Module bytewax.dataflow

How to define dataflows.

Create a Dataflow instance, then use the methods on it to add computational steps.

Expand source code
"""How to define dataflows.

Create a `Dataflow` instance, then use the methods on it to add
computational steps.

"""

from .bytewax import Dataflow  # noqa: F401

__all__ = [
    "Dataflow",
]

Classes

class Dataflow

A definition of a Bytewax dataflow graph.

Use the methods defined on this class to add steps with operators of the same name.

Instance variables

var steps

Return an attribute of instance, which is of type owner.

Methods

def collect_window(self, /, step_id, clock_config, window_config)

Collect window lets emits all items for a key in a window downstream in sorted order.

It is a stateful operator. It requires the upstream items are (key: str, value) tuples so we can ensure that all relevant values are routed to the relevant state. It also requires a step ID to recover the correct state.

It emits (key, list) tuples downstream at the end of each window where list is sorted by the time assigned by the clock.

Currently, data is permanently allocated per-key. If you have an ever-growing key space, note this.

Args

step_id : str
Uniquely identifies this step for recovery.
clock_config : ClockConfig
Clock config to use. See bytewax.window.
window_config : WindowConfig
Windower config to use. See bytewax.window.
def filter(self, /, predicate)

Filter selectively keeps only some items.

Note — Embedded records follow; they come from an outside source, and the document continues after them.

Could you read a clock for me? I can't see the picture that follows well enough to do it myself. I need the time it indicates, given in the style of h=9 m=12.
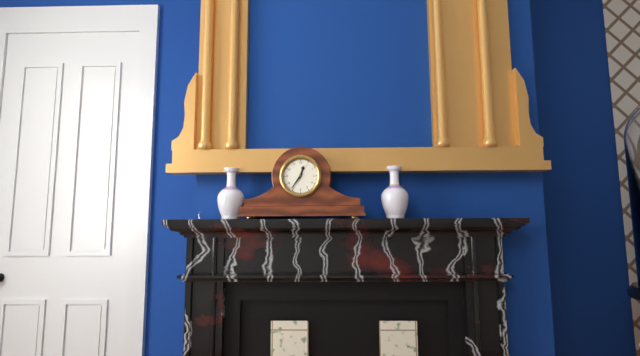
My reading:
h=12 m=36
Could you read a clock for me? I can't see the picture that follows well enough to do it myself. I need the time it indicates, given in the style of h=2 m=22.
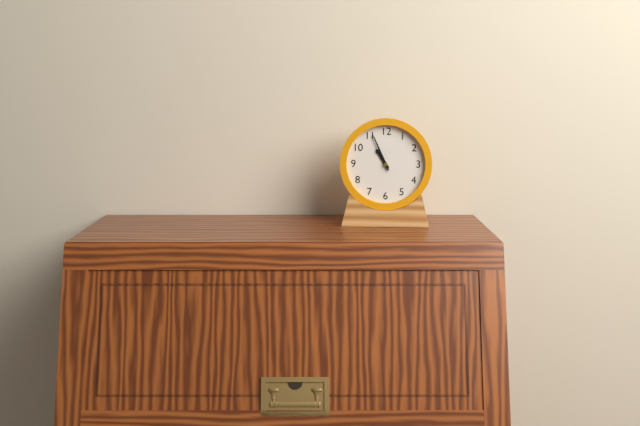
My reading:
h=10 m=56
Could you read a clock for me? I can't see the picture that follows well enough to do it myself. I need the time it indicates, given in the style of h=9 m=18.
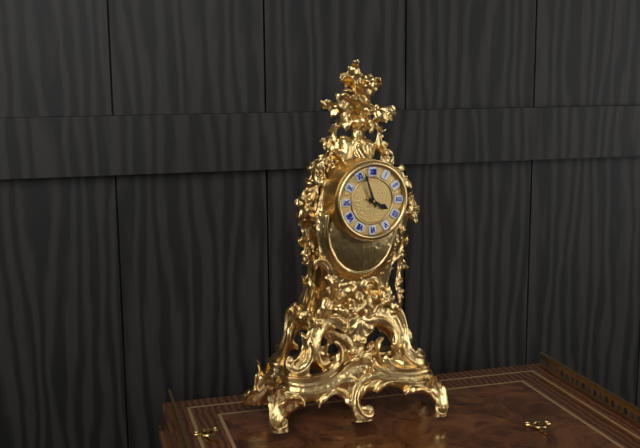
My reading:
h=3 m=57
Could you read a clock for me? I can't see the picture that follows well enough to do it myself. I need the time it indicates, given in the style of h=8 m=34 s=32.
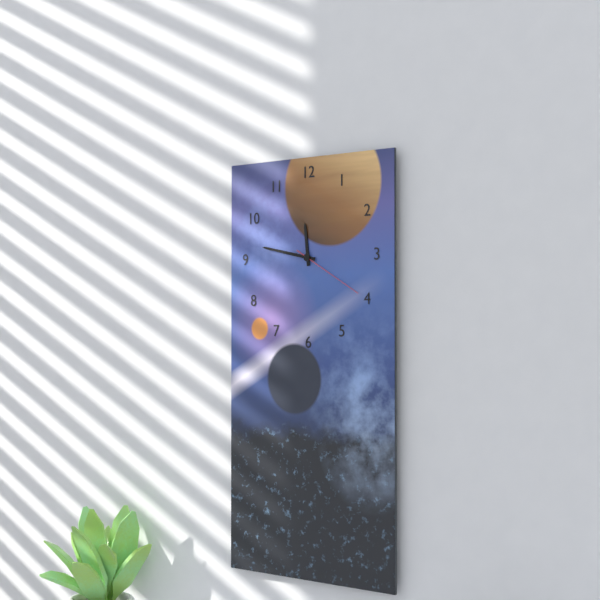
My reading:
h=11 m=47 s=20
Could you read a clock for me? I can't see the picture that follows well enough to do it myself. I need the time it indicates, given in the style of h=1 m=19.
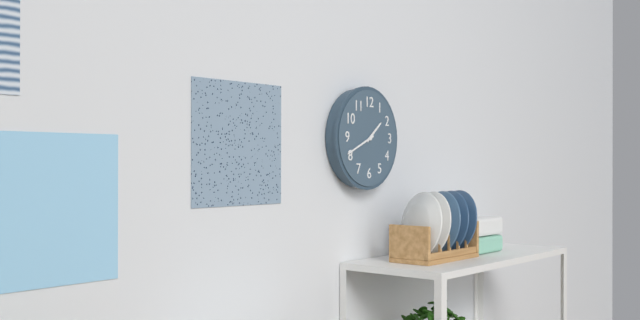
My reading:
h=1 m=41
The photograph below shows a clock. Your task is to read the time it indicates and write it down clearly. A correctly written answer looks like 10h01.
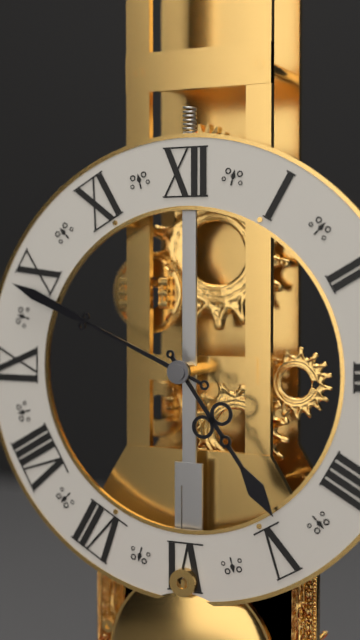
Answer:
4h49
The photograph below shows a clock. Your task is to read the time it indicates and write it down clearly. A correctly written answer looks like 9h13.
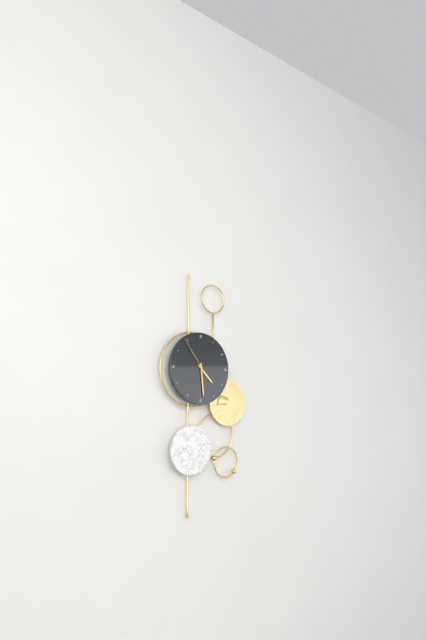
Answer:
4h29
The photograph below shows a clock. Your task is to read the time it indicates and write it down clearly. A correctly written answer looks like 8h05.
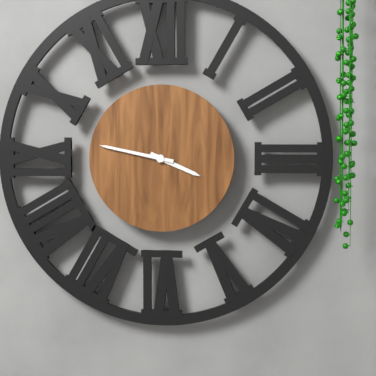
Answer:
3h47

It calls a predicate function on each item.

It emits the item downstream unmodified if the predicate returns True.

It is commonly used for:

  • Selecting relevant events
  • Removing empty events
  • Removing sentinels
  • Removing stop words
>>> from bytewax.testing import TestingInput
>>> from bytewax.connectors.stdio import StdOutput
>>> from bytewax.testing import run_main
>>> from bytewax.dataflow import Dataflow
>>>
>>> flow = Dataflow()
>>> flow.input("inp", TestingInput(range(4)))
>>> def is_odd(item):
...     return item % 2 != 0
>>> flow.filter(is_odd)
>>> flow.output("out", StdOutput())
>>> run_main(flow)
1
3

Args

predicate
predicate(item: Any) => should_emit: bool
def filter_map(self, /, mapper)

Filter map acts as a normal map function, but if the mapper returns None, the item is filtered out.

>>> flow = Dataflow()
>>> def validate(data):
...     if type(data) != dict or "key" not in data:
...         return None
...     else:
...         return data["key"], data
...
>>> flow.filter_map(validate)
def flat_map(self, /, mapper)

Flat map is a one-to-many transformation of items.

It calls a mapper function on each item.

It emits each element in the returned iterator individually downstream in the epoch of the input item.

It is commonly used for:

  • Tokenizing
  • Flattening hierarchical objects
  • Breaking up aggregations for further processing
>>> from bytewax.testing import TestingInput
>>> from bytewax.connectors.stdio import StdOutput
>>> from bytewax.testing import run_main
>>> from bytewax.dataflow import Dataflow
>>> flow = Dataflow()
>>> inp = ["hello world"]
>>> flow.input("inp", TestingInput(inp))
>>> def split_into_words(sentence):
...     return sentence.split()
>>> flow.flat_map(split_into_words)
>>> flow.output("out", StdOutput())
>>> run_main(flow)
hello
world

Args

mapper
mapper(item: Any) => emit: Iterable[Any]
def fold_window(self, /, step_id, clock_config, window_config, builder, folder)

Fold window lets you combine all items for a key within a window into an accumulator, using a function to build its initial value.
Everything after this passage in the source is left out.